SOUTHAMPTON, England, November 1, 2021 – Researchers at the University of Southampton have developed a fast, energy-efficient laser writing method to produce high-density nanostructures in silica glass. The resulting tiny structures can be used for long-term five-dimensional (5D) optical data storage that is more than 10,000 times denser than Blu-ray optical disc storage technology.

“Individuals and organizations are generating increasingly large data sets, creating a desperate need for more efficient forms of data storage with high capacity, low power consumption and long lifespan,” said doctoral student Yuhao Lei from the University of Southampton. “While cloud-based systems are designed more for temporary data, we believe 5D data storage in glass could be used for longer-term data storage for national archives, museums, libraries. or private organizations. ”

Researchers at the University of Southampton have developed a fast, energy-efficient laser writing method to produce nanostructures in silica glass. They used the method to save 6 GB of data in a 1-in. silica glass sample. The four squares shown each measure only 8.8 × 8.8 mm. The group also used the laser writing method to write the logo and brand of the university on the glass. Courtesy of Yuhao Lei and Peter G. Kazansky, University of Southampton.

Storing five-dimensional optical data in transparent materials has already been demonstrated, although the ability to write data at sufficiently fast speeds and with sufficiently high density for real-world applications has proven to be a challenge. To overcome the hurdle, the researchers used a femtosecond laser with a high repetition rate to create tiny pits containing a single nanolaminate-like structure measuring just 500 × 50 nm each. The approach wrote at speeds of 1 million voxels per second, which is equivalent to recording approximately 230 KB of data (over 100 pages of text) per second.

“The physical mechanism we use is generic,” Lei said. “We anticipate that this energy efficient writing method could also be used for rapid nanostructuring in transparent materials for 3D integrated optics and microfluidics applications. ”

Rather than using the femtosecond laser to write directly into the glass, the researchers harnessed light to produce a near-field enhancement, in which a nano-lamella-like structure is created by a few weak pulses of light, from a nanovide. isotropic generated by a single pulse microexplosion. The use of near-field enhancement to fabricate the nanostructures minimized thermal damage that has been problematic for other approaches using high repetition rate lasers.
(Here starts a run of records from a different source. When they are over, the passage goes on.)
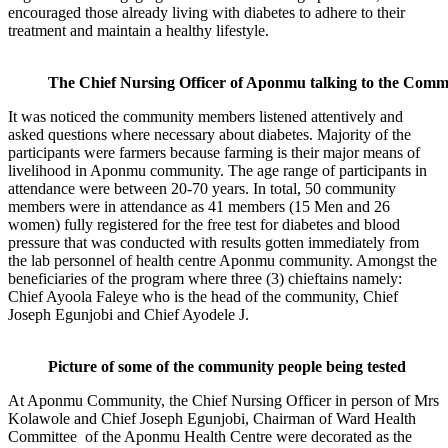
encouraged those already living with diabetes to adhere to their
treatment and maintain a healthy lifestyle.
The Chief Nursing Officer of Aponmu talking to the Comm
It was noticed the community members listened attentively and
asked questions where necessary about diabetes. Majority of the
participants were farmers because farming is their major means of
livelihood in Aponmu community. The age range of participants in
attendance were between 20-70 years. In total, 50 community
members were in attendance as 41 members (15 Men and 26
women) fully registered for the free test for diabetes and blood
pressure that was conducted with results gotten immediately from
the lab personnel of health centre Aponmu community. Amongst the
beneficiaries of the program where three (3) chieftains namely:
Chief Ayoola Faleye who is the head of the community, Chief
Joseph Egunjobi and Chief Ayodele J.
Picture of some of the community people being tested
At Aponmu Community, the Chief Nursing Officer in person of Mrs
Kolawole and Chief Joseph Egunjobi, Chairman of Ward Health
Committee of the Aponmu Health Centre were decorated as the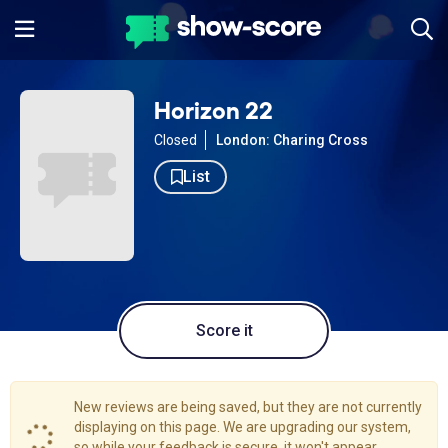
Horizon 22
Closed
London: Charing Cross
List
Score it
New reviews are being saved, but they are not currently
displaying on this page. We are upgrading our system,
so while your feedback is secure, it won't appear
Because nanostructures are anisotropic, they produce birefringence which can be characterized by the orientation of the slow axis of light (fourth dimension, corresponding to the orientation of the nano-lamella-like structure) and the retarding force (fifth dimension, defined by the size of the nanostructure). As data is recorded in the glass, the orientation of the slow axis and the strength of the retardation can be controlled by the polarization and intensity of the light, respectively.

“This new approach improves the speed of writing data to a practical level, so that we can write tens of gigabytes of data in a reasonable amount of time,” said Lei. “Highly localized precision nanostructures allow for higher data capacity because more voxels can be written in a unit volume. In addition, the use of pulsed light reduces the energy required for writing.

The team used the method to write 5 GB of text data to a silica glass disc the size of a conventional compact disc with near 100% read accuracy. Each voxel contained four bits of information, and both voxels matched a text character. With the write density available through the method, the drive could hold 500TB of data.

With system upgrades that allow parallel writing, the researchers say it should be possible to write this amount of data in about 60 days.

“With the current system, we have the ability to preserve terabytes of data, which could be used, for example, to preserve information from a person’s DNA,” said Peter Kazansky, team leader for research.

The team aims to increase writing speed and make the technology usable outside of a laboratory setting. Faster methods of reading data should also be developed for practical data storage applications.